In such cases, the state and courts of law have to step in and ensure that the rightful owner of these intellectual properties get the recognition that they deserve. It does not only help prevail justice, which is important for countries and law but also helps artists get compensated for their hard work and hard-earned recognition. Now, while it all sounds simple and easy, there are laws that make it difficult, which is why artists just choose to ignore it sometimes.
Then, what is the fuss all about? Let us examine why it is important for you to trademark your IPR and why it should be fostered all around the globe.
1. Encourages Innovation
One of the key rewards of trademarking your intellectual property is the well-earned peace of mind that you will feel. Which is for the next 10 years or so, depending on the trademark expiry set by your local government. Now, the important part to understand here is that providing the rights of usage to the particular artist(s) does not only give them the right to earn royalties but also encourages innovation.

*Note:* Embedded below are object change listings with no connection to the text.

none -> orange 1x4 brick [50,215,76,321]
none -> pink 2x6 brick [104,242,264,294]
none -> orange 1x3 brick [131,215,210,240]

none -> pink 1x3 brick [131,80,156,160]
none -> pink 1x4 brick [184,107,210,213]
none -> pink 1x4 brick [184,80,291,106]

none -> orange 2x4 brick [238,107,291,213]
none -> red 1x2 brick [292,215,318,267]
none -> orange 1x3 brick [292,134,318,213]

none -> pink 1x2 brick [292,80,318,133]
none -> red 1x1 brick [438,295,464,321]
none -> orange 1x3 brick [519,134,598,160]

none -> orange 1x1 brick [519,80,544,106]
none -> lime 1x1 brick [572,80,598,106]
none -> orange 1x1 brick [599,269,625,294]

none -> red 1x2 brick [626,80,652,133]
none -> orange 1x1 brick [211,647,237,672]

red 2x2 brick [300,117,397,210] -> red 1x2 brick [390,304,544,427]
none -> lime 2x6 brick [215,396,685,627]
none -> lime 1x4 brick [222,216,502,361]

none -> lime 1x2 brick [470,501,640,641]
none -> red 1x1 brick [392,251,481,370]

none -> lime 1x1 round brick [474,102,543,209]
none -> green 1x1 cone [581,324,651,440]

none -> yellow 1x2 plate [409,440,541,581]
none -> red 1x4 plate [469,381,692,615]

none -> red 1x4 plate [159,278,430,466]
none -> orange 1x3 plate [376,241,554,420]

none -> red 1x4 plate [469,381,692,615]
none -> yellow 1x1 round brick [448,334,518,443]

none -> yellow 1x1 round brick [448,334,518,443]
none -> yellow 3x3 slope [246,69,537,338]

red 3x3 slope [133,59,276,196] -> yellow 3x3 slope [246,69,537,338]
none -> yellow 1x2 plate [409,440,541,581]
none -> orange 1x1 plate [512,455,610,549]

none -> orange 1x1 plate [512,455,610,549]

One of the many cases that discourage artists from furthering their innovative ideas is the lack of recognition. Being the rightful owner of an intellectual or artistic entity does not only boost their confidence, but it also gives them the urge to surge their novelty. Which is what drives society forward and it was one of the traits that made ancient Greece and Ancient Rome two of the greatest empires.
2. Helps Reap Rewards
As mentioned previously, one of the major benefits for the artists is that they get to earn royalties each time their work is used. Now, if art is being used without the actual artist getting paid, not only is it unfair, but it is also against the law. In which, the artist can sue and cause financial damage to the organization or person using their IPR without legal permission. Now, this legal permission can be granted in exchange for royalties. In turn, the artists get to reap the rewards of their hard work, while the other party also gets involved with its distribution.
3. Increased Research & Development
Since the artists get paid handsomely for their hard work, it encourages up and comers to push their originality. Now, living in 2020, there are barely any stories, poetry, painting or photographs that do not already exist. Coming up with anything outside of the box requires a lot of research and development on the part of an artist. So, for the intellectual property to stand out, the artists have to work hard for their money. In effect, it does not only encourage healthy competition, it also increases research and development on the grass-root levels. Which is one of the keys towards successful and artistic societies.
4. Standing Out As A Firm Authority
For the owner of the intellectual property, one of the key benefits is that they get to stand out as a firm authority over their work. While the laws around the globe may be tiring for some, there are trademark monitoring services that can help them ease this hassle. However, the key benefit for the artist in trademarking is that they get to stand out as the sole and rightful owner of the said IPR.
In the end, it all comes down to how trademarking encourages the development of not only the artist but also the state in which an artist can groom itself and become the best version of themself.